Lockdown has been grim but Leicester has been in a suspended animation of near constant restrictions since the beginning of the pandemic.
On the streets in the city centre, a grey drizzle envelops a weary population shopping for essentials. The cost of the lockdowns – although they’ve never really ended here – has taken its toll.
Single mum Lina Hussain, 28, and her four kids know all about life on hold.
She lives in a one-bedroom flat and can’t wait until it’s all over.
“Obviously it’s put my mental health a bit down all the time, obviously indoors looking at four walls quite a lot… I’m looking forward to being able to go back to see my family, being able to see everyone again.”
This is a place where COVID has held a deadly grip – one of the worst affected local authorities in the country.
Despite the tough measures about nine in every 100 people have tested positive for the virus.
Boris Johnson’s roadmap is certainly more cautious than the easing of the lockdown last time around.
With a five-week gap between each new stage of opening up, it will be at least early summer before people here feel anything like remotely free from the tangle of rules that have been governing their lives.
The government will point to places like Leicester as a reason for the slow reopening.
But Barrie Stephen, who owns five hair salons and two barber shops and has 50 staff furloughed, is eager to get back to business.
“From the outset my main objective was to have businesses to go back to and keep all my people in jobs, so I’ve been very focused on that.
“Of course it knocks you around, I guess it’s just taking each day as it comes. And we’ve really tried hard to engage with the team to check in with them – make sure they’re okay and also engage their clients as well regularly, but it’s devastating.”
The trail of COVID-19 is felt across this city and as the lifting of restrictions gets closer people are wondering if things will ever return to the way they were.

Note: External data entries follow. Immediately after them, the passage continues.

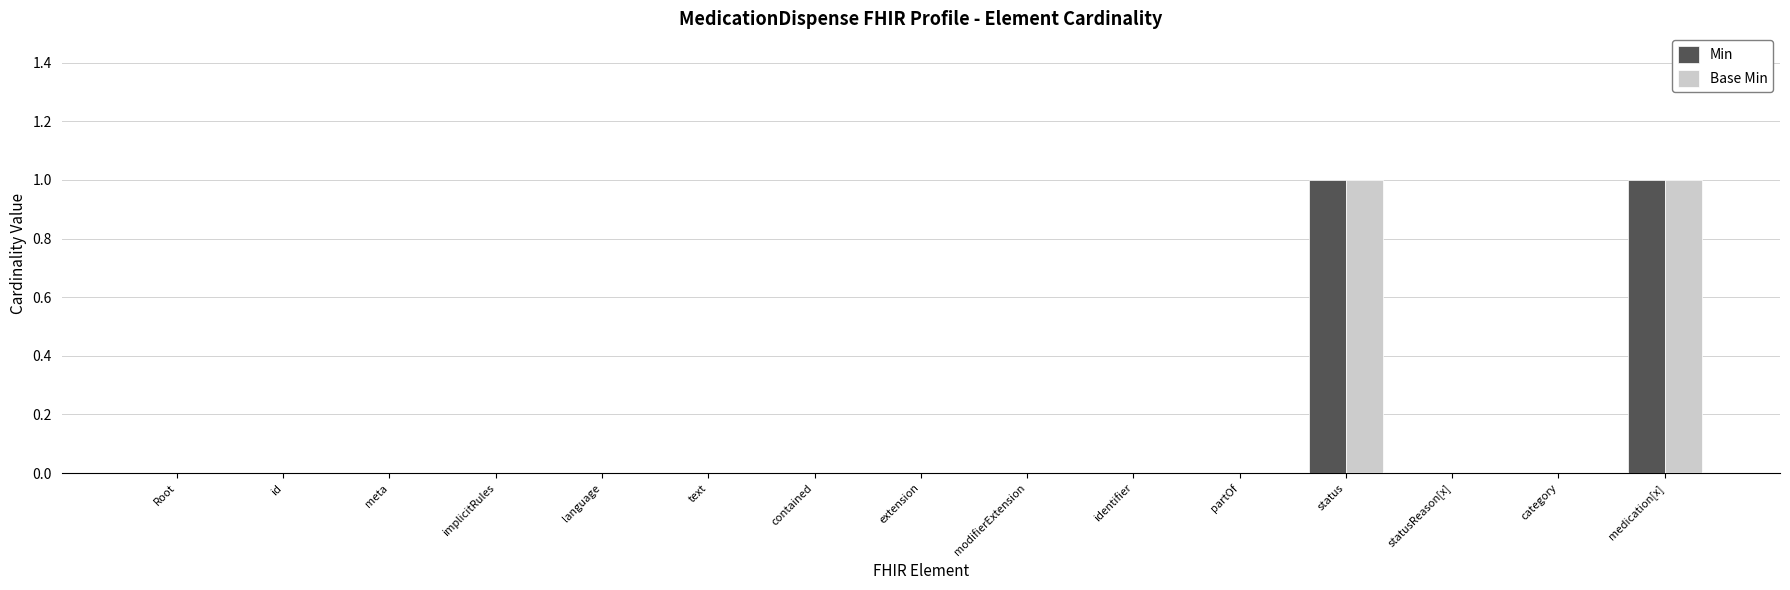

What is the maximum value shown in the chart?

1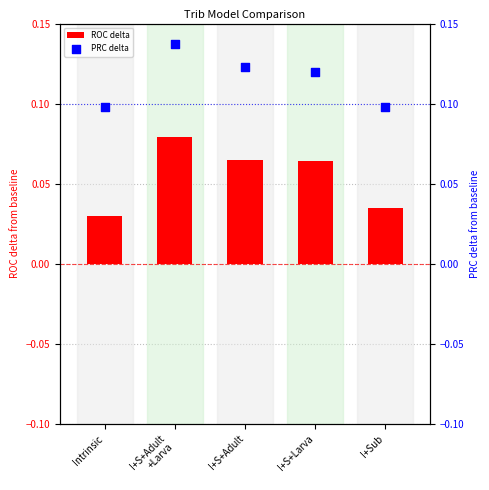

Which series has the largest total across all categories?

PRC delta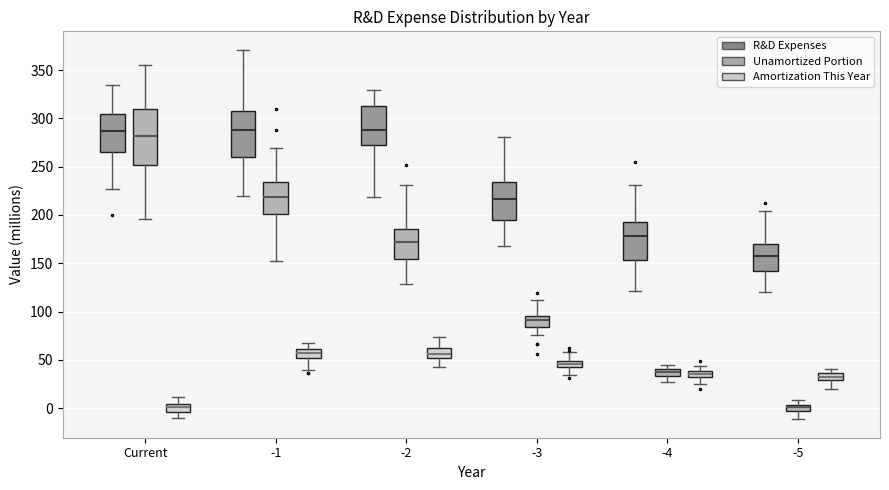

Where is the upper edge of the box for -3 (Unamortized Portion) on the y-axis? The values are not printed on the chart, so give them approximately, as read against the axis.

95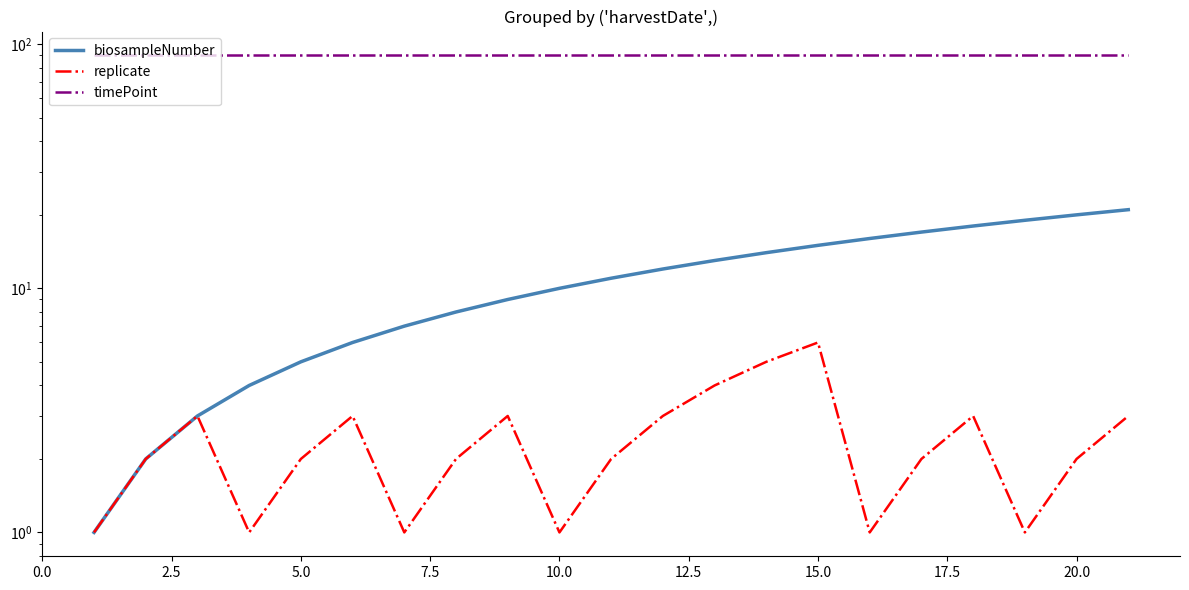

True or false: timePoint and biosampleNumber cross at least once.

False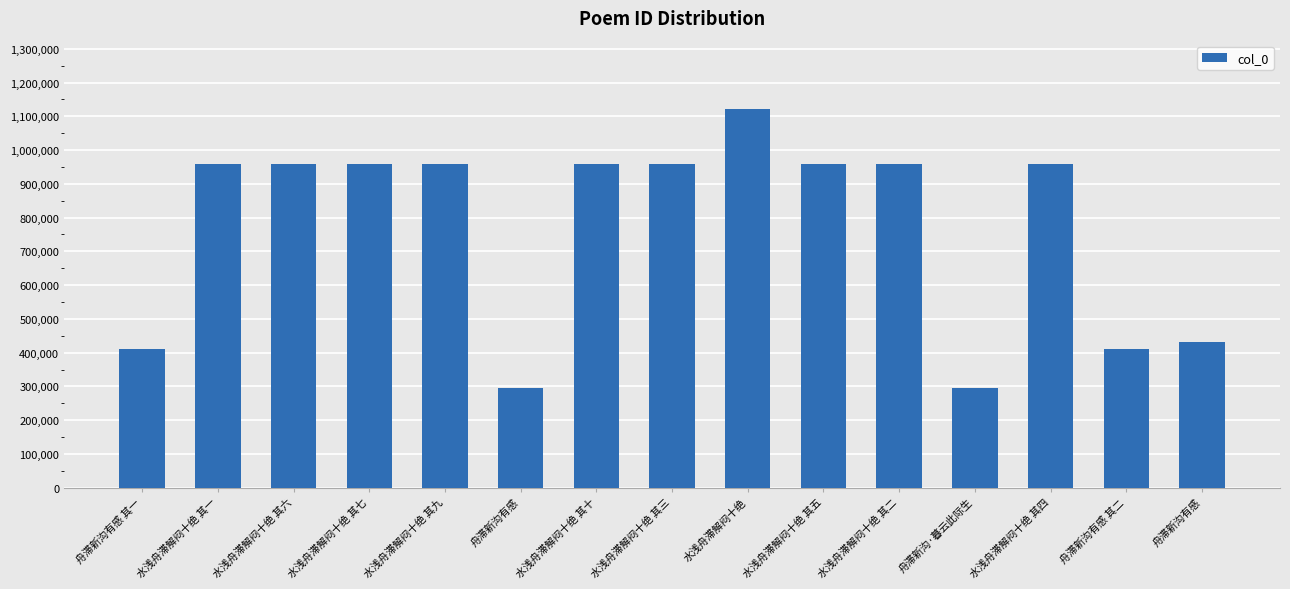

Read the value at 水浅舟滞解闷十绝 其三.

959315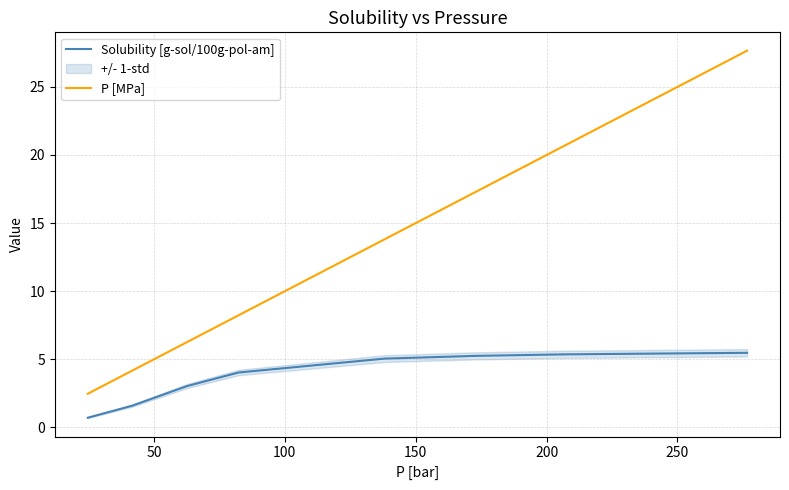

Which series has the largest range (max minus min)?

P [MPa]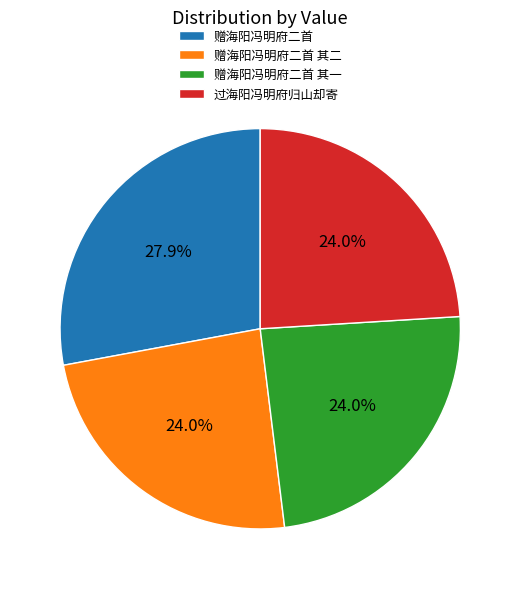

To the nearest percent, what percentage of the pie is 赠海阳冯明府二首?

28%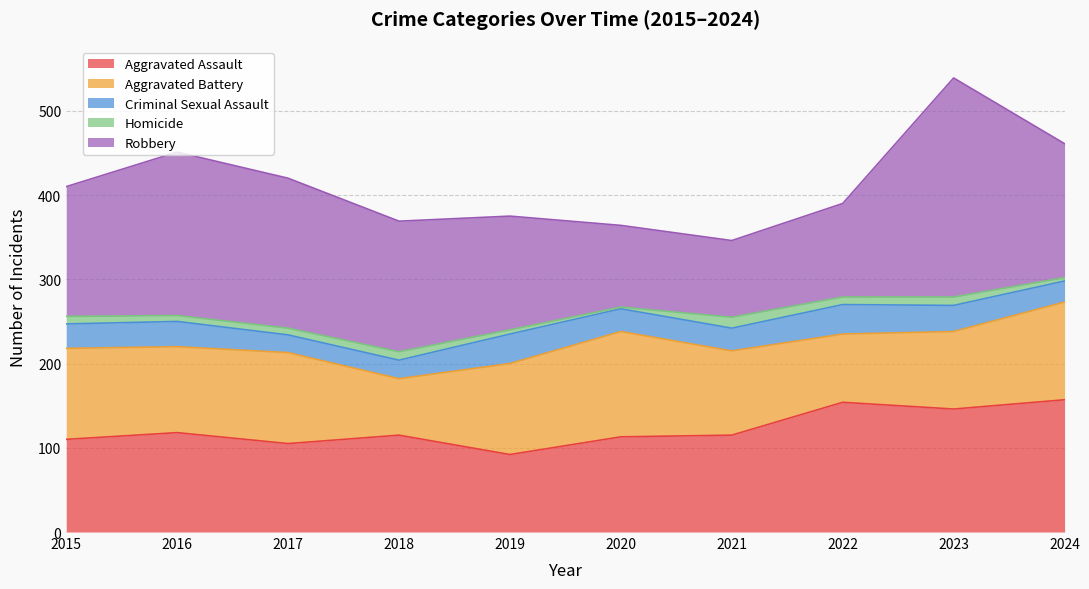

True or false: Aggravated Battery has a value of 116 at 2024.

True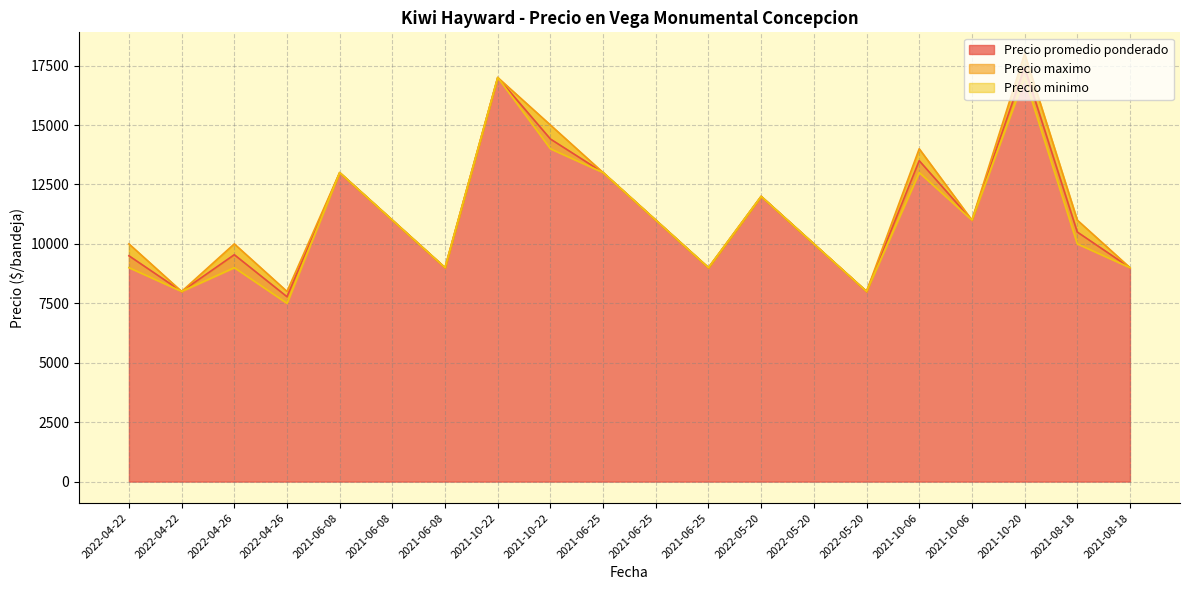

Rank the series by their maximum value, from highest to lowest.

Precio maximo, Precio promedio ponderado, Precio minimo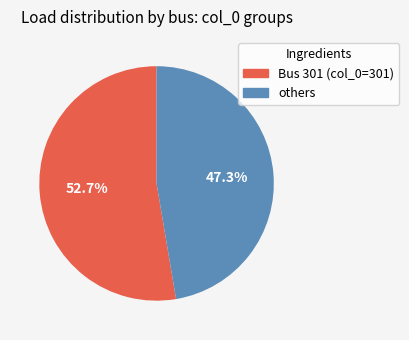

Does any single category account for the majority?

Yes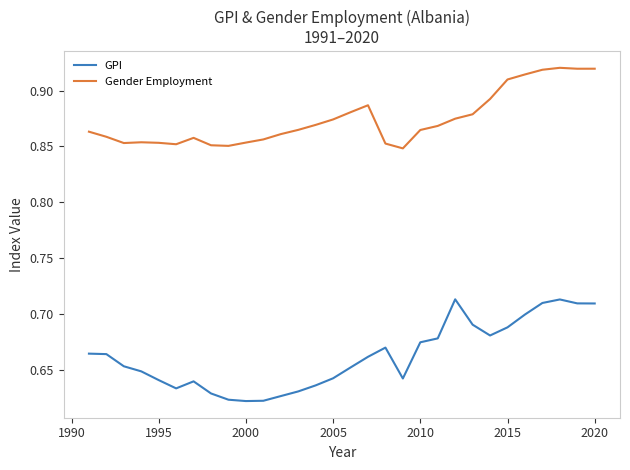

True or false: Gender Employment and GPI intersect in this chart.

False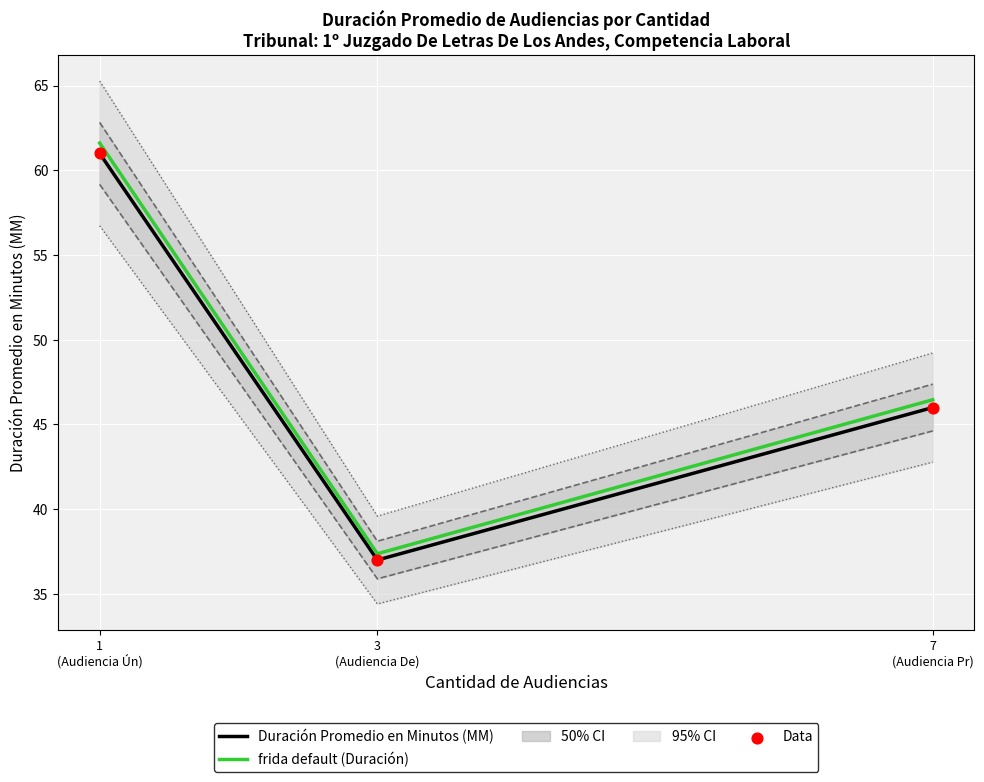

At how many categories does at least one series exceed 43?

2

Anisha Karolia, a gym owner and mum of two, says the impact on mental health has been enormous.
“It’s really frustrating you know, you just want to get started.
“As a gym owner you’re there to help people impact people’s lives in a positive way and in lockdown you can’t… When they message me and they say I’m really struggling and I can’t do anything.
“I feel really at a loss, all of those emotions that are going on, just the frustration.
“At some point you just have to switch the news off and stop looking because you’re looking for something, for some hope that things are going to go back to normal.”
The end of lockdown may be nearing but for places like Leicester there is perhaps more misery on the horizon – economic and mental anguish.
The hope here, though, is that they will be able to pick up the pieces when the virus has finally released its cruel grasp.